Université Clermont Auvergne, INRAE, VetAgro Sup, UMR Herbivores, F-63122 Saint-Genes-Champanelle, France.
Université Clermont Auvergne, GReD, UMR CNRS 6293-Inserm U1103, 63001 Clermont-Ferrand, France.
Int J Mol Sci. 2020 Jan 19;21(2):664. doi: 10.3390/ijms21020664.
Beef quality is a complex phenotype that can be evaluated only after animal slaughtering. Previous research has investigated the potential of genetic markers or muscle-derived proteins to assess beef tenderness. Thus, the use of low-invasive biomarkers in living animals is an issue for the beef sector. We hypothesized that publicly available data may help us discovering candidate plasma biomarkers. Thanks to a review of the literature, we built a corpus of articles on beef tenderness. Following data collection, aggregation, and computational reconstruction of the muscle secretome, the putative plasma proteins were searched by comparison with a bovine plasma proteome atlas and submitted to mining of biological information. Of the 44 publications included in the study, 469 unique gene names were extracted for aggregation. Seventy-one proteins putatively released in the plasma were revealed. Among them 13 proteins were predicted to be secreted in plasma, 44 proteins as hypothetically secreted in plasma, and 14 additional candidate proteins were detected thanks to network analysis. Among these 71 proteins, 24 were included in tenderness quantitative trait loci. The in-silico workflow enabled the discovery of candidate plasma biomarkers for beef tenderness from reconstruction of the secretome, to be examined in the cattle plasma proteome.

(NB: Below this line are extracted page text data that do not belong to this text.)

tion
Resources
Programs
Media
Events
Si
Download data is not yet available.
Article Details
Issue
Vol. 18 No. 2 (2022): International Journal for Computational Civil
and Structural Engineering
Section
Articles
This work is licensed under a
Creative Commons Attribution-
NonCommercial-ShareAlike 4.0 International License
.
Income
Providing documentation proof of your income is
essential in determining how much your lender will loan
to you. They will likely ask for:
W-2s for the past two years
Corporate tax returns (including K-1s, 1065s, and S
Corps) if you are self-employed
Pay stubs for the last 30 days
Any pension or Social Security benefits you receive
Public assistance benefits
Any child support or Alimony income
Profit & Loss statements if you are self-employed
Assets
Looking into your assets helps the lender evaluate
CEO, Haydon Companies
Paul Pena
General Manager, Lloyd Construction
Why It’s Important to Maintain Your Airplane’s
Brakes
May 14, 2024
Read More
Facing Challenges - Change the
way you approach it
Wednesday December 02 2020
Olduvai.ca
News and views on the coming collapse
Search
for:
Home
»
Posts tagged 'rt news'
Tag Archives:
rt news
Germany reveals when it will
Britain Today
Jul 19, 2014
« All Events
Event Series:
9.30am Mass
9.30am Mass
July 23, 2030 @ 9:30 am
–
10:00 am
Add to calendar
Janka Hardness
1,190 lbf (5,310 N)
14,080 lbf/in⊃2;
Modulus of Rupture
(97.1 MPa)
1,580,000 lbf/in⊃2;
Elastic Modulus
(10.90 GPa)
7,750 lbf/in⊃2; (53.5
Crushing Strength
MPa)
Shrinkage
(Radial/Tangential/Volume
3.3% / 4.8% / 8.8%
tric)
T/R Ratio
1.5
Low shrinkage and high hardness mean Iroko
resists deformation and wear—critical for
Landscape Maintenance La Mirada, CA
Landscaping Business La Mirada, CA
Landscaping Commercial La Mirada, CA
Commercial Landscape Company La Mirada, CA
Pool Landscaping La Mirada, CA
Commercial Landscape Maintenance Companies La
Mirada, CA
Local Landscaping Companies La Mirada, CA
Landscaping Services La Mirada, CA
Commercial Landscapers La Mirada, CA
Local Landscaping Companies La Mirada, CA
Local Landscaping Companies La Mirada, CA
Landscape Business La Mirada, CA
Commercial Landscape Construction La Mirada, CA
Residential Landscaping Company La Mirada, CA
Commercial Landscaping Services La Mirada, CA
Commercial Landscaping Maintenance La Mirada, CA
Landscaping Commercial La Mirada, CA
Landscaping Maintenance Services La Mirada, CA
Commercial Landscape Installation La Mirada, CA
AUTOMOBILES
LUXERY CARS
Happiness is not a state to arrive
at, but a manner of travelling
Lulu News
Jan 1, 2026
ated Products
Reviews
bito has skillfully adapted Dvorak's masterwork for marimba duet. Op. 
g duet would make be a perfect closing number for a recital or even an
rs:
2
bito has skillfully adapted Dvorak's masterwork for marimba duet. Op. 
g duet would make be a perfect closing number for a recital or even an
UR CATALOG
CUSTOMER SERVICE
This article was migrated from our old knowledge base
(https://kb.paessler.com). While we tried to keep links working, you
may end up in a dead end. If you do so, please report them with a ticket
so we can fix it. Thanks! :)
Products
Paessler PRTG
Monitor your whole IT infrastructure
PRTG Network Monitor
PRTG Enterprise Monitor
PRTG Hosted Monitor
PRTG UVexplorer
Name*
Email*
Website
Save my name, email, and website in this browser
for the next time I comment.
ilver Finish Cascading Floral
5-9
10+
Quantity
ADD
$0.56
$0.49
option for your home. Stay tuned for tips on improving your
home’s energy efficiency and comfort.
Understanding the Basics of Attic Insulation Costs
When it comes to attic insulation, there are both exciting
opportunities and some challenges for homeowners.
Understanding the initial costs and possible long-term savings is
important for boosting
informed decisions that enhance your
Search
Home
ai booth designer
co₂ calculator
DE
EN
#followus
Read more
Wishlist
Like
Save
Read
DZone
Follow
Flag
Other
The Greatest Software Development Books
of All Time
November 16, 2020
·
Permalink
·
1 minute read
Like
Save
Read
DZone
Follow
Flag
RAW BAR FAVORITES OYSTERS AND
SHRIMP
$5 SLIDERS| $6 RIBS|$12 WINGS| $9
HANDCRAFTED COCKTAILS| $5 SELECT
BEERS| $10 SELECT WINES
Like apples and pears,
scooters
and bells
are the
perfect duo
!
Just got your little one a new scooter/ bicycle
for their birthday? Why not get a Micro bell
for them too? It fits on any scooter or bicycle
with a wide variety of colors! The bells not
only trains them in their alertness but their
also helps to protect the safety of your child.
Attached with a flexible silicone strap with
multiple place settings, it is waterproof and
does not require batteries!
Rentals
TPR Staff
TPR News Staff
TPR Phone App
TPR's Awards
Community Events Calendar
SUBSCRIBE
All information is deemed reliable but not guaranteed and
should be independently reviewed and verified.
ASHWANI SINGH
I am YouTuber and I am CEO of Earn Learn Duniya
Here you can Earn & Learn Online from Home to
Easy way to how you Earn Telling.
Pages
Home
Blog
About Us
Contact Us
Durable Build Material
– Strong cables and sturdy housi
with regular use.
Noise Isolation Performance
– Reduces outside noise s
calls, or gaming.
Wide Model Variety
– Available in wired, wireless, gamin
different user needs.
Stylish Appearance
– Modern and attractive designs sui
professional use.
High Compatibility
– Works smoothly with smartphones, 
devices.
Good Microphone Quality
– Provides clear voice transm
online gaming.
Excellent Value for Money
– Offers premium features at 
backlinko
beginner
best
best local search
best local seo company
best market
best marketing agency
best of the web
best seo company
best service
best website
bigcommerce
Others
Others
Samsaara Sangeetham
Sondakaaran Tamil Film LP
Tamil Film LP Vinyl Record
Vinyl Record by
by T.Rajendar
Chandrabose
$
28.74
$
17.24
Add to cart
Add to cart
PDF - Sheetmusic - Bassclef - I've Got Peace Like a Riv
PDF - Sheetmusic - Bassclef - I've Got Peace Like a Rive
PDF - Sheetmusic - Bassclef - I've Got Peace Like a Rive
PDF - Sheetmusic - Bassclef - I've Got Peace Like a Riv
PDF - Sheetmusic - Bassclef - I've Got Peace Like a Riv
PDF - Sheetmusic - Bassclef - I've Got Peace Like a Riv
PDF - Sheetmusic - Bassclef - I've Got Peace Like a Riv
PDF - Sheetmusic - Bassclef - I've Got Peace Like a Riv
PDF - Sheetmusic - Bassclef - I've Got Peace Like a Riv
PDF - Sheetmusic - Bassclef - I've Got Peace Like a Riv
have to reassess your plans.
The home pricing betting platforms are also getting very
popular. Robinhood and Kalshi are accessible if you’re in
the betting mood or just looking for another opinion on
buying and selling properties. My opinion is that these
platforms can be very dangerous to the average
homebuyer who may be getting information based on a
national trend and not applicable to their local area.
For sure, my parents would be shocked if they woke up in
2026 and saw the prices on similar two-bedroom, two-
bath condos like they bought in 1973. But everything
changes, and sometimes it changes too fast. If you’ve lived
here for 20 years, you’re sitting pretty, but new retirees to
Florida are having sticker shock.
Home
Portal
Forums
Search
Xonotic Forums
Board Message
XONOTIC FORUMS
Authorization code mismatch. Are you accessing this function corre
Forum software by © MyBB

牛肉质量是一种复杂的表型,只能在动物屠宰后进行评估。以前的研究已经调查了遗传标记或肌肉衍生蛋白在评估牛肉嫩度方面的潜力。因此,在活体动物中使用低侵入性生物标志物是牛肉行业的一个问题。我们假设公开可用的数据可能有助于我们发现候选血浆生物标志物。通过对文献的回顾,我们构建了一个关于牛肉嫩度的文章数据库。在收集、聚合和计算重建肌肉分泌组后,通过与牛血浆蛋白质组图谱进行比较来搜索假定的血浆蛋白,并提交生物信息挖掘。在纳入研究的 44 篇出版物中,共提取了 469 个独特的基因名称进行聚合。揭示了 71 种推定在血浆中释放的蛋白质。其中 13 种蛋白质被预测为在血浆中分泌,44 种蛋白质被假设为在血浆中分泌,另外 14 种候选蛋白质则通过网络分析检测到。在这 71 种蛋白质中,有 24 种被包含在嫩度数量性状基因座中。通过对分泌组的重建,再到对牛血浆蛋白质组的检验,这种计算机模拟工作流程可以发现用于牛肉嫩度的候选血浆生物标志物。